Cultivating stillness

“You have to cultivate stillness.”

I said this to a friend the other day. At the time we were talking about sparring – kung fu style – and the fact that he really needed to work on conserving his energy during a fight. But that simple comment has stuck with me ever since I spoke the words.

The more I think about it the more I’ve come to find that this phrase dominates my worldview. There are other, just as important ones, but right now this is the one that moves me.

We live in chaotic times. We are linked in, plugged in, always on-call, 24-hour news, instant messaging, and always on the go. Facebook, Twitter, endless blogging platforms, streaming media. Some days it’s a wonder our heads don’t explode like that dude in Scanners.

You know what I thought? For all the insanity I wouldn’t trade it for the world. Some folks like to wax nostalgic about “the good old days” but you couldn’t pay me to go back to the days when it took a letter weeks to cross the country. Or back to when you spent your whole life only knowing the people in your town.

I see a lot of claims that the Internet disconnects us, isolates us, and makes us more alone than ever. There’s talk of “online” friends versus “real” friends as though the people we speak to only exist in our computer and not out in “real life” somewhere.

I disagree with this. I think the ‘Net gives us scope, reach, and a global community unlike anything in history. It’s all a matter of how we view it and how we use it.

It does make staying balanced a challenge sometimes, and if one isn’t careful she can drown in the deluge. Cultivating stillness in our 21st lives is a vital skill. Not only for the simple task of coping with the world, but for our creativity.

I read an article on The 99% the other day by Scott Belsky about how the lack of down time in the 21st century was killing creativity. (What Happened to Downtime: The Extinction of Deep Thinking Sacred Space) I encourage you to take a few minutes a read it.

I think that what Mr. Belsky has to say is true. I know that when I get frantic my ability to concentrate on my writing is one of the first things to go.

So how do you cultivate stillness? For me it’s often a reminder I don’t have to check my Twitter feed while I’m eating dinner. Or that a walk might be a better idea than staring at the TV screen. It’s often little things, simple things – meditation, or hiking, or listening to music while watching the sunset. I think the list of things I do to cultivate stillness is as long as the list of things that distracts me and winds me up. *laughs*

What about you? How do you find your balance and nurture your creativity. How do you shake off the 21st century and cultivate your own stillness?

K.B. Wagers


12 responses to “Cultivating stillness

  1. Raymond Bolton

    Fortunately, my work enables it. Although I am a hair stylist and most clients come not only to have their looks attended to, but to visit, there is always that one who needs to just sit and think. And then, so can I. Cutting hair is sculpture, albeit an unenduring form. Coloring hair requires a visualization of the end result when the medium does not reveal it while it is being applied. I lose myself in the process and achieve stillness, if only for a while.

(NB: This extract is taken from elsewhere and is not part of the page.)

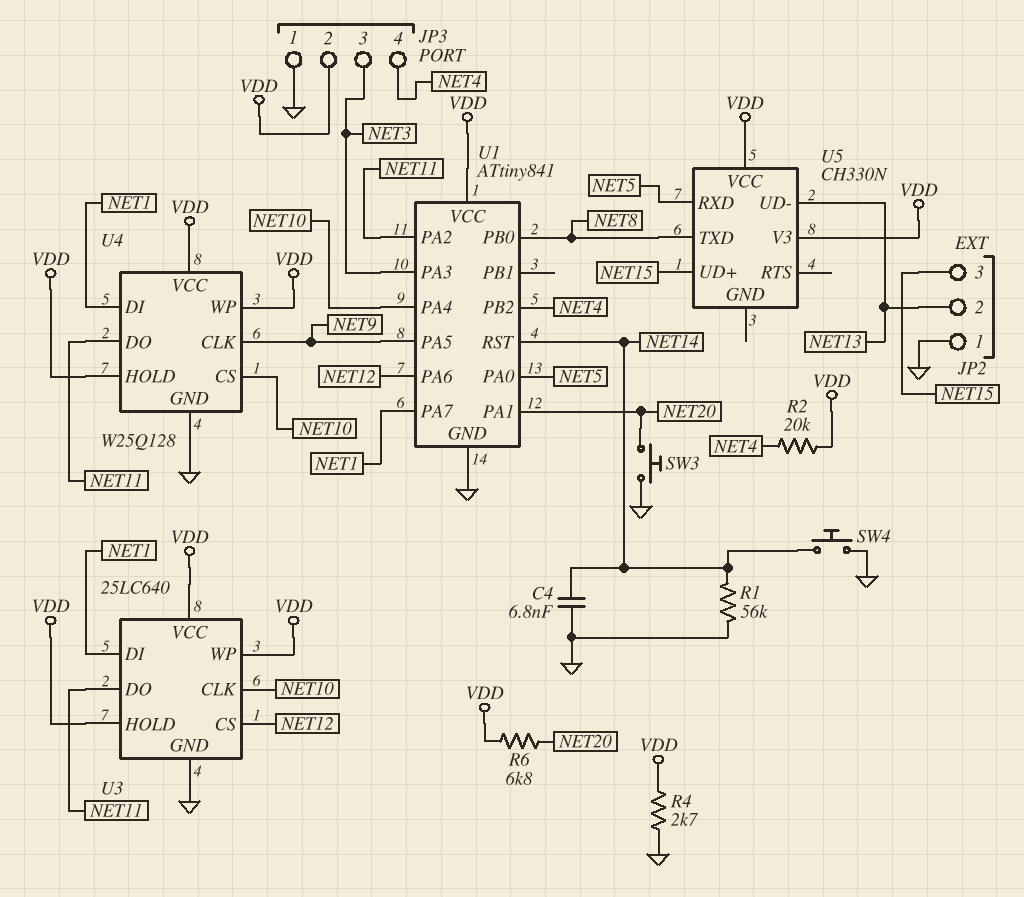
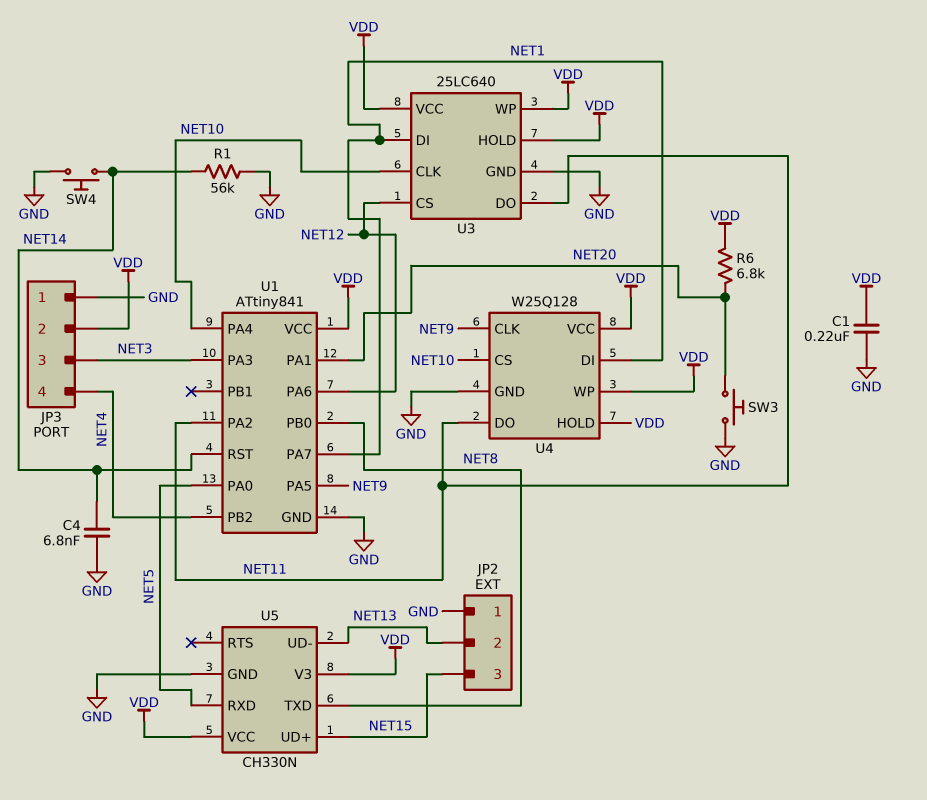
C1: none -> 220nF (GND, VDD)
R2: 20k (NET4, VDD) -> none
R4: 2.7k (GND, VDD) -> none
U5 pin GND: none -> GND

    Or I can achieve it studying a brilliant photo of water lillies. Did you take that, Katy?

  2. Excellent post, and food for thought today….

    I’ve read that (with all of our gadgets) we also endanger our creativity by simply eliminating boredom. Boredom is stillness without discipline?


    • Thanks! 🙂

      I would say more that boredom is our brains not recognizing stillness. We’re so used to going, going, going that when we stop it can be really confusing until you train your brain back to recognize that stillness can be a good thing!

  3. Jar O' Marbles

    I cultivate silliness by listening to music while I clean or cook, singing as loud as I can. It gets out excess stress and makes me happy. =)

    Not sure how the hubby or dog feel about it, maybe that’s why they stay upstairs when I’m cooking.

  4. I try to cultivate a window of stillness each day, by unplugging (often even from music) and spending time out wandering the garden (weather permitting), soaking in a bubble bath or sitting by the fire reading some poetry. Sometimes the window is only 10 minutes, but hey. You take what you can get.

    Also, tea seems to trigger a state of stillness in me. Not the fast, bag in a cup version, but the actual loose leaf in a tetsubin with a small Japanese cup that must be frequently re-filled. There’s a certain amount of attention to process that must be paid, and I find it very relaxing. Works on my sons, too, and they don’t even realize what’s happening. =D

  5. For me? It’s the ocean and luckily I live right on it. If I need stillness, all I do is walk down to the Seawall and I’m there. The other thing that works for me is walking – even five minutes, even on the busiest city street, and I’m relaxed and still and thinking about nothing. I love it.